The same applies for using the past data to make predictions about the future. For example- If your past customer’s behavior is very indicative of what they will be doing in the future, you can reap great benefits by using the prediction methodology.
Say, an eCommerce company is running an online campaign during holiday time to increase the sales. The company’s customer base and behavior with the company has not changed much from the last holiday season. The company can build predictive models using the last campaign data to find out who will respond, how much will be the incremental sales etc.
On the other hand, let’s say the company’s customer base has shifted a lot from the previous campaign. Earlier it used to be 95% Female and only 5% Male. This year the mix is 65% Female and 35% Male. Do you think we can still use the previous campaigns data for building prediction models?
The answer is probably not. Here is why, let’s say the company was promoting women's dress in the last campaign and got a great response due to predominantly female customer base. If they do the same thing in the current campaign, most likely they will not get big boost in the sales as now 35% customers are male and they may not be as responsive.

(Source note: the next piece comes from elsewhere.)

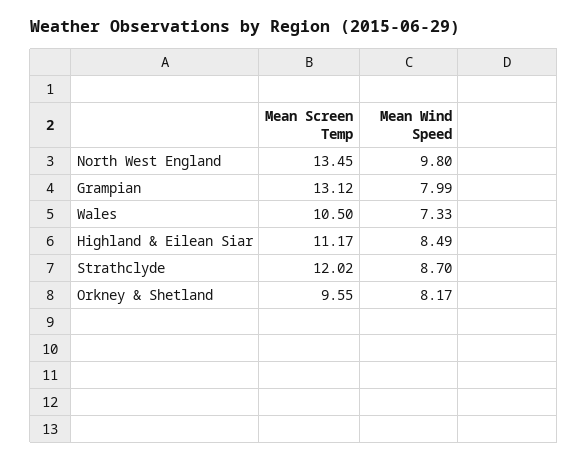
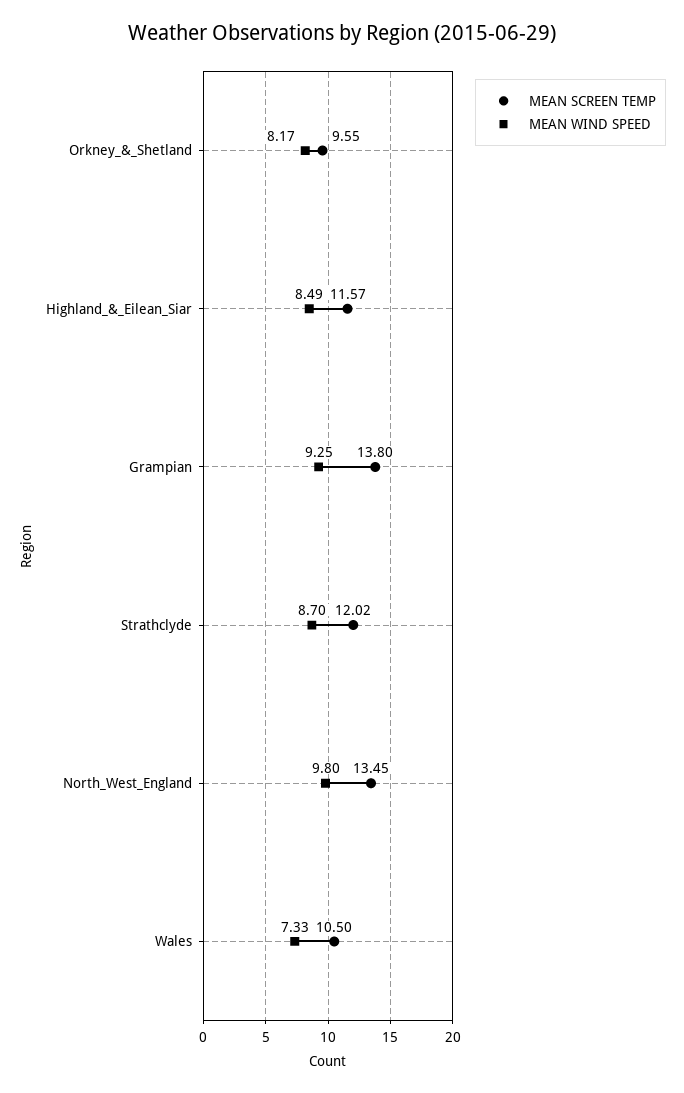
Mean Screen Temp, Grampian: 13.12 -> 13.8
Mean Wind Speed, Grampian: 7.99 -> 9.25
Mean Screen Temp, Highland & Eilean Siar: 11.17 -> 11.57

You may ask what is the solution? Here are couple of suggestions-
Ensure if you are building a prediction model, the data on which a model is trained is similar (statistically and business wise) to the data on which model is going be implemented. Generally if you pick a recent data to train you model, it should be indicative of your current population.
If above is not the case, you are better off doing an A/B Testing (Design of Experiment) and find out the best strategy for the existing population. This means that rather than you try to predict what a customer will like or not, you ask the customer directly. Doesn't it make more sense?
Disclaimer: The views expressed here are solely those of the author in his private capacity.